• _EXERCISE GOAL_
Revise the article on J.W. Anderson's menswear from "Anderson attributes the" through "on your perspective.)", putting "online platforms" in place of "social media".

But at first, Anderson's creative process didn't deliver results that worked — critically or commercially. His Spring 2013 menswear collection for J.W. Anderson, held at the Institute of Contemporary Arts in London, was a case in point. "You had a guy in just a coat and a pair of sandals and a head scarf, you had them in a lace onesie or laced two piece, a men's shirt or a men's trouser cut with lace, then you had like Grateful Dead bears on a bib. It was not very well received — let's put it that way. Financially it didn't work," he admits.

“For the next show, we bought three rolls of duffle fabric and we started doing these looks on the body that were very flat-fronted shorts, kind of like lederhosen, with ruffles from the women’s [collection] cut in the same fabric. It was about this idea, proportion, where lines should be, and where they shouldn’t be. And, I think, when people saw it, it was —” he stops, as if reliving the moment, recalling an article that appeared afterwards in The Daily Mail.

J.W. Anderson Autumn/Winter 2013 | Source: Courtesy

“At J.W. Anderson the humiliation of the models was made truly complete, as the designer sent out his clan of put-upon male beauties wearing frilly shorts, leather dresses and frill-trimmed knee-length boots,” wrote the tabloid, which reaches more than 200 million monthly unique visitors globally. “One blonde looked so down in the dumps it’s a wonder he didn’t tear the offending garment off and run for the hills.”

“That collection didn’t sell either,” Anderson says, matter-of-factly. “When you work in a studio you ultimately have a cohort of people that make you feel like everything is normal. But then we put it in the outside world, and it’s not so normal because people are seeing it for the first time, whereas you’ve seen it for three months.”

But fast-forward to today and not only has the idea of blurred gender lines now become de rigueur in fashion circles, it has also been thrust into mainstream culture, driven by popular figures like Caitlyn Jenner, Laverne Cox and Jaden Smith. Indeed, looking back at those images now, it's almost as if Anderson somehow divined the future — or shaped it.

Anderson attributes the shift to the power of provocative images, which now spread like wildfire on social media, and the websites of tabloids like The Daily Mail — something which he might not have understood at the time, but has now become a key part of his communications strategy. (His last menswear show was even streamed live on the gay hookup app Grindr, creating mountains of press coverage based solely on this strategy — or gimmick — depending on your perspective.)

• _PROVIDED DATA_
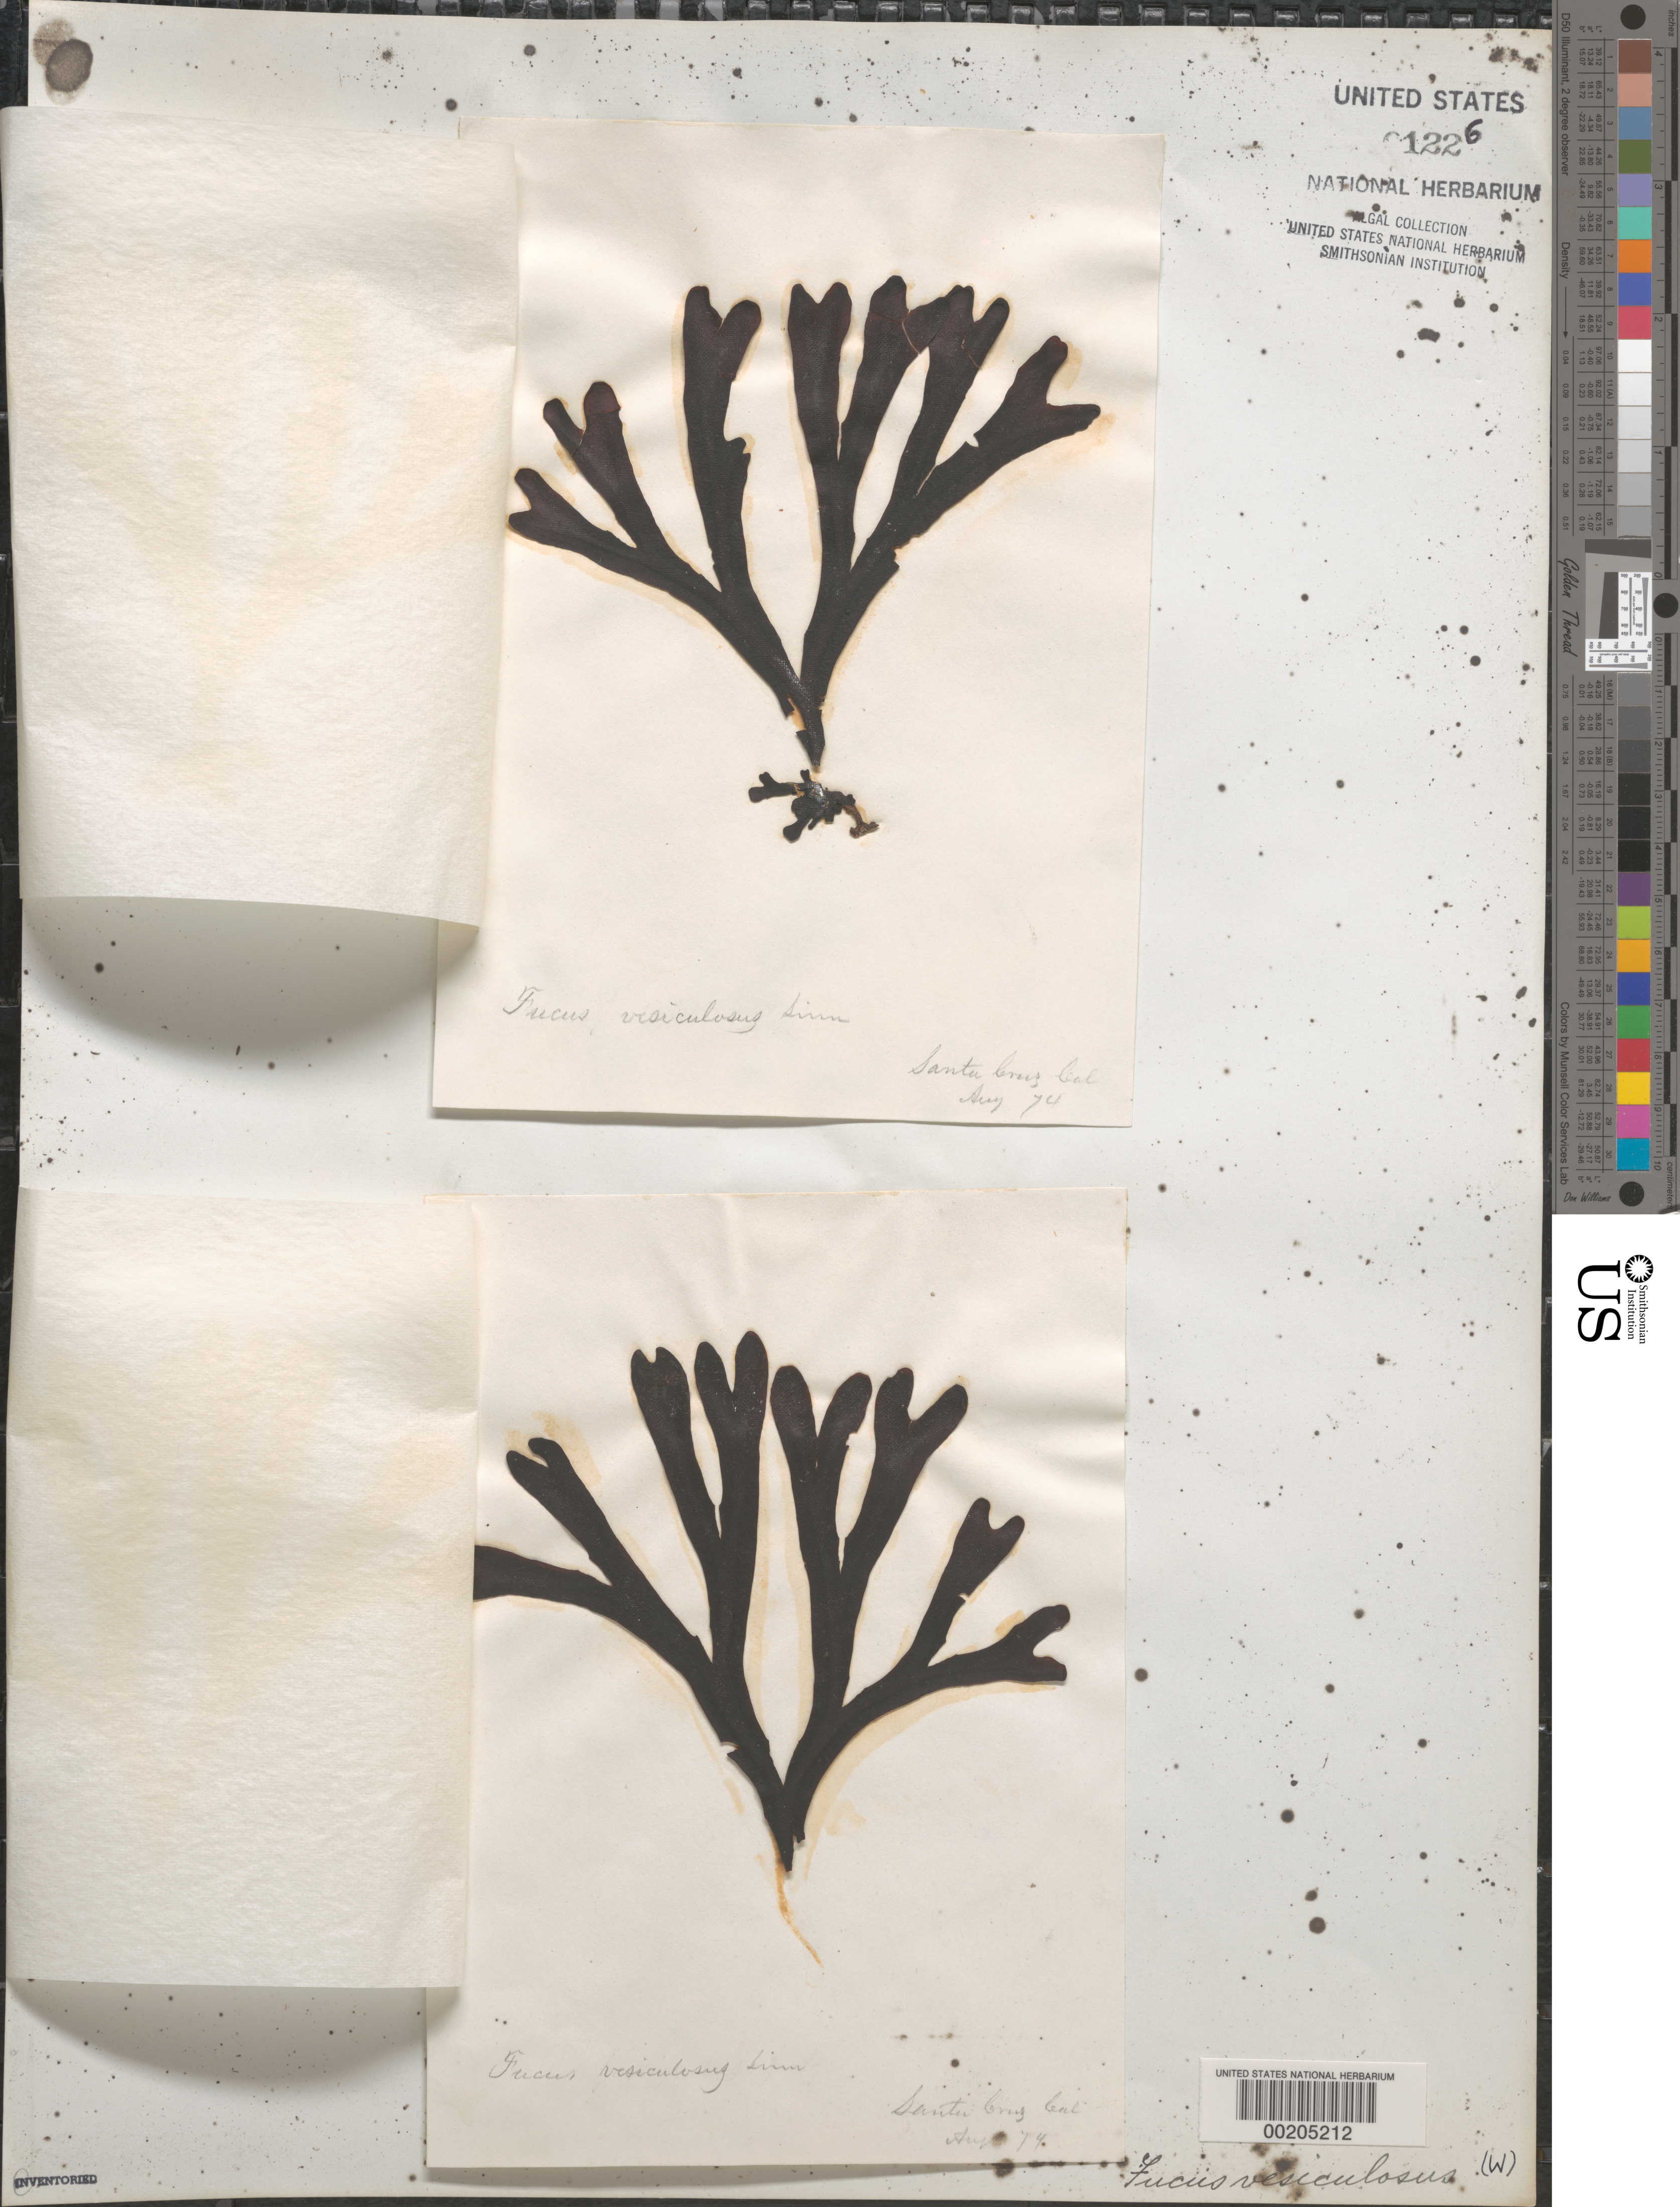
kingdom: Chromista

---

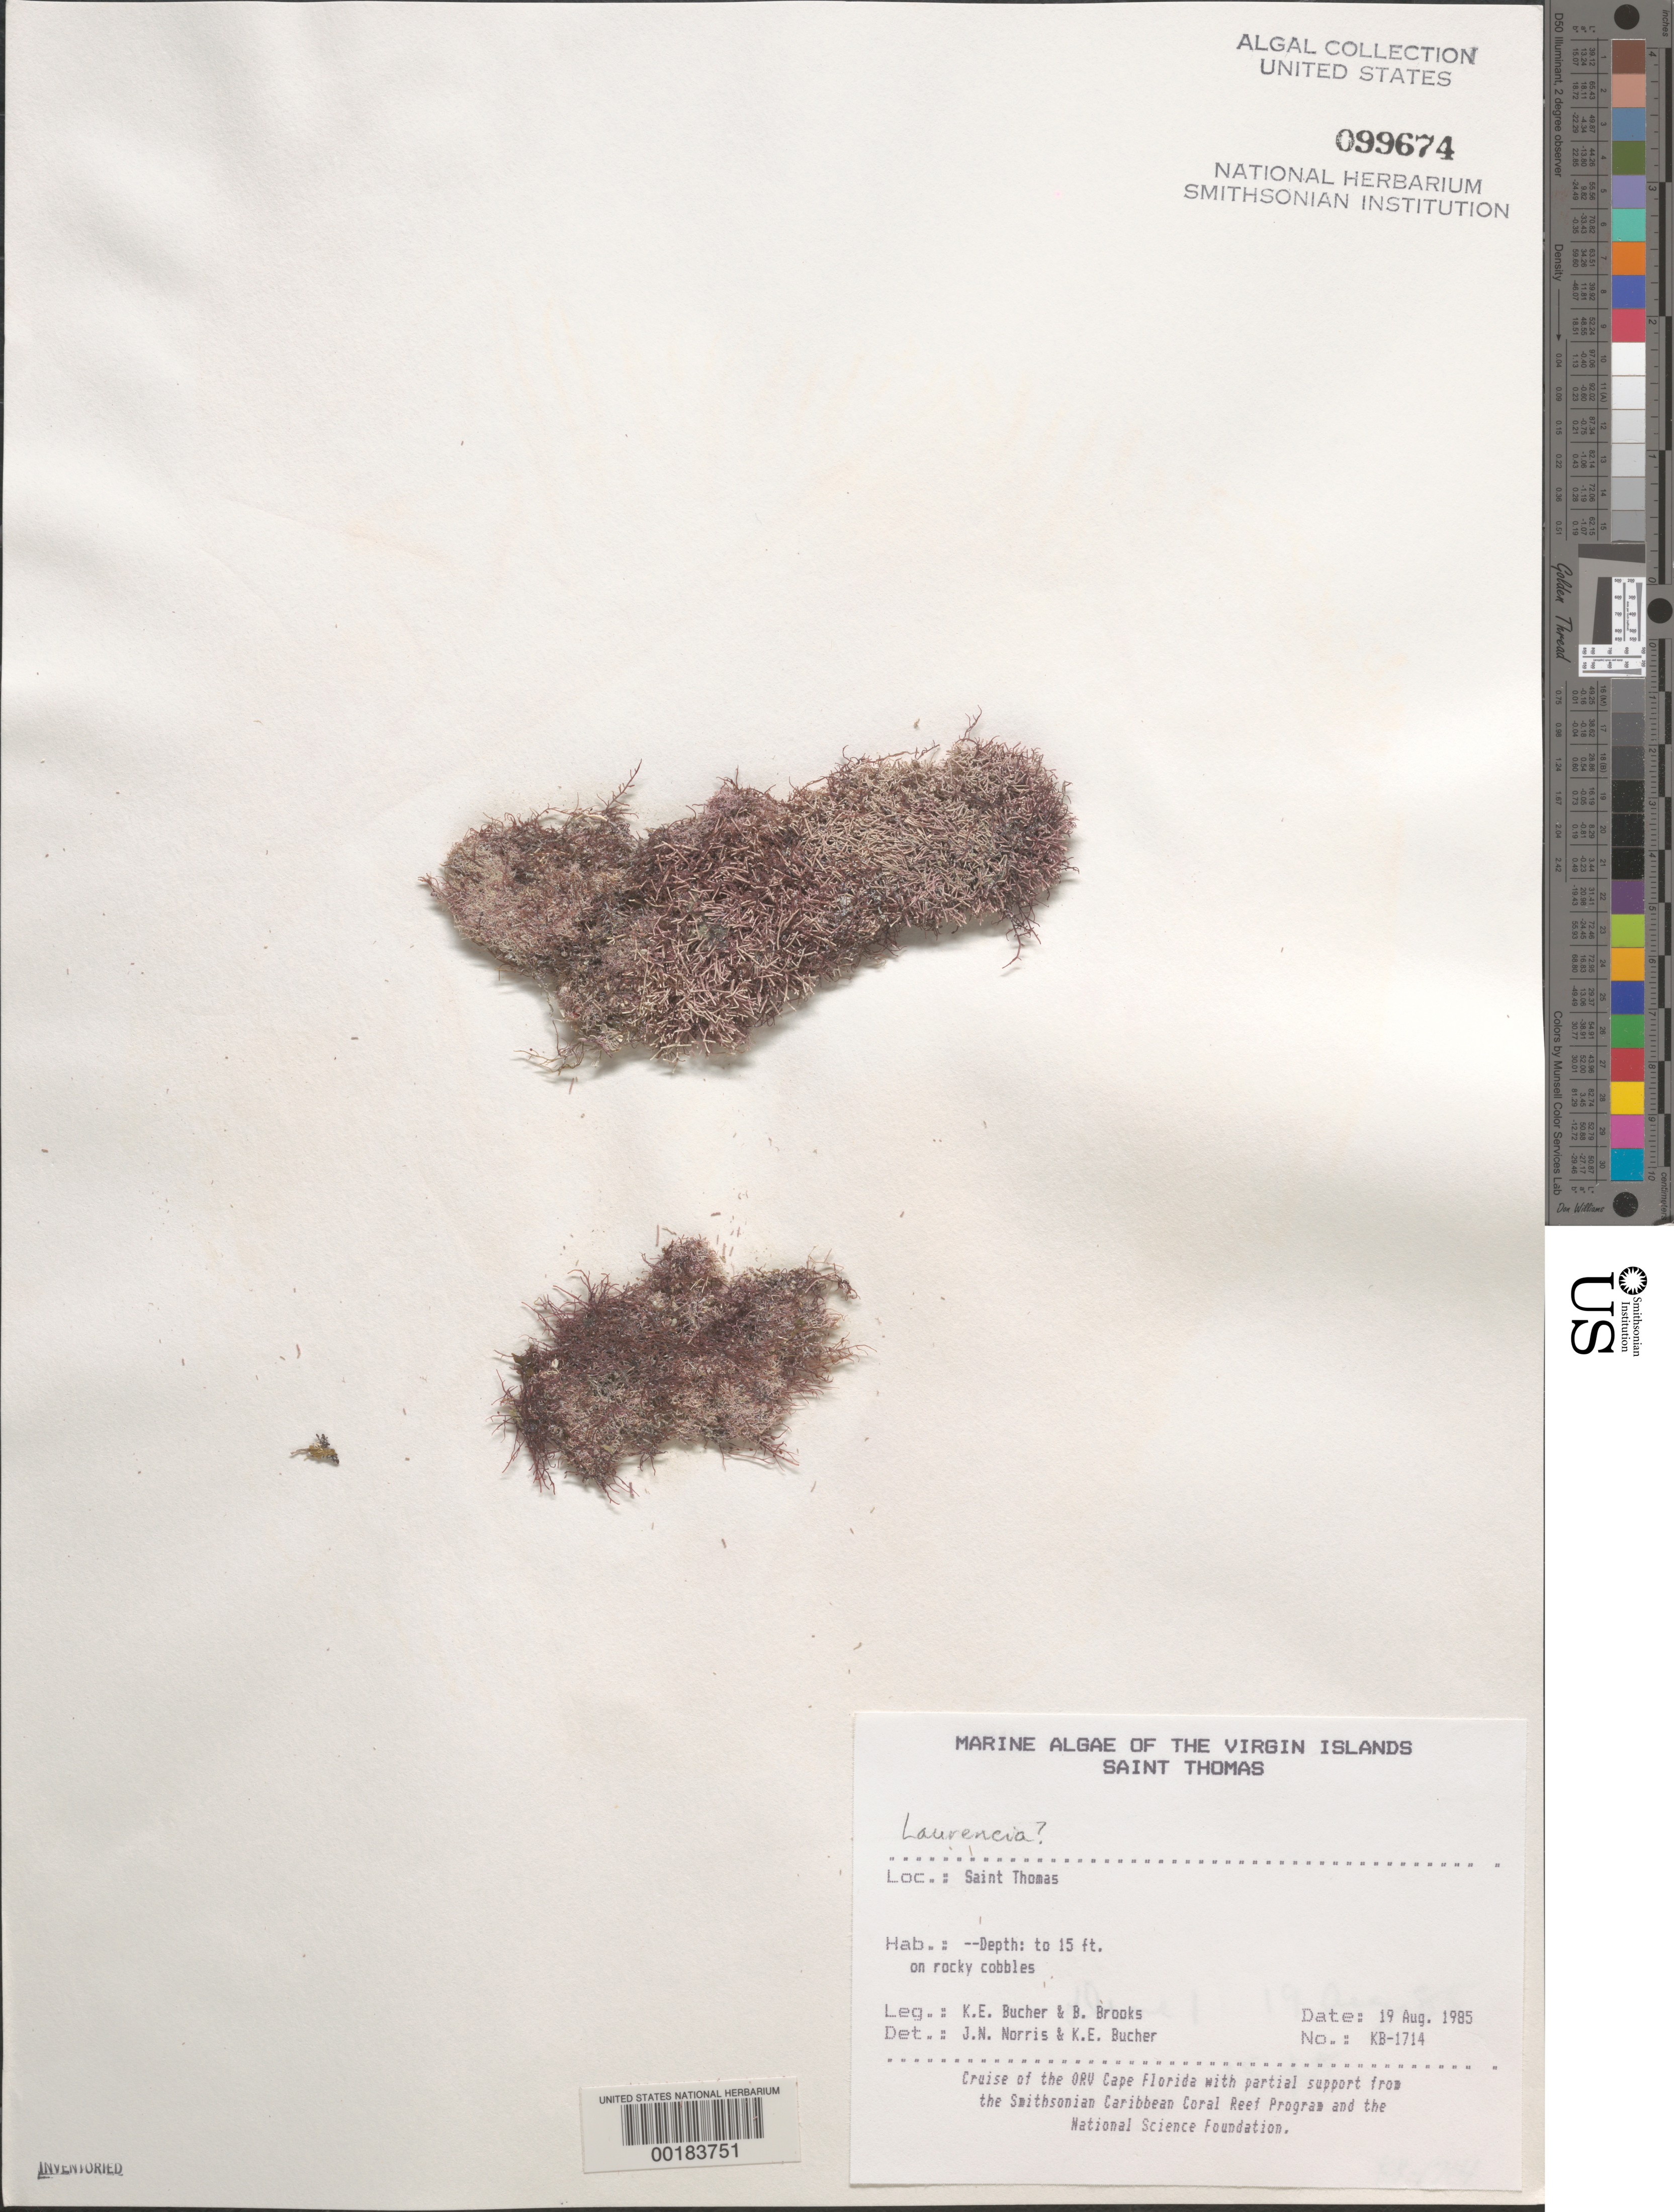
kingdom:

• _REPLY_
Anderson attributes the shift to the power of provocative images, which now spread like wildfire on online platforms, and the websites of tabloids like The Daily Mail — something which he might not have understood at the time, but has now become a key part of his communications strategy. (His last menswear show was even streamed live on the gay hookup app Grindr, creating mountains of press coverage based solely on this strategy — or gimmick — depending on your perspective.)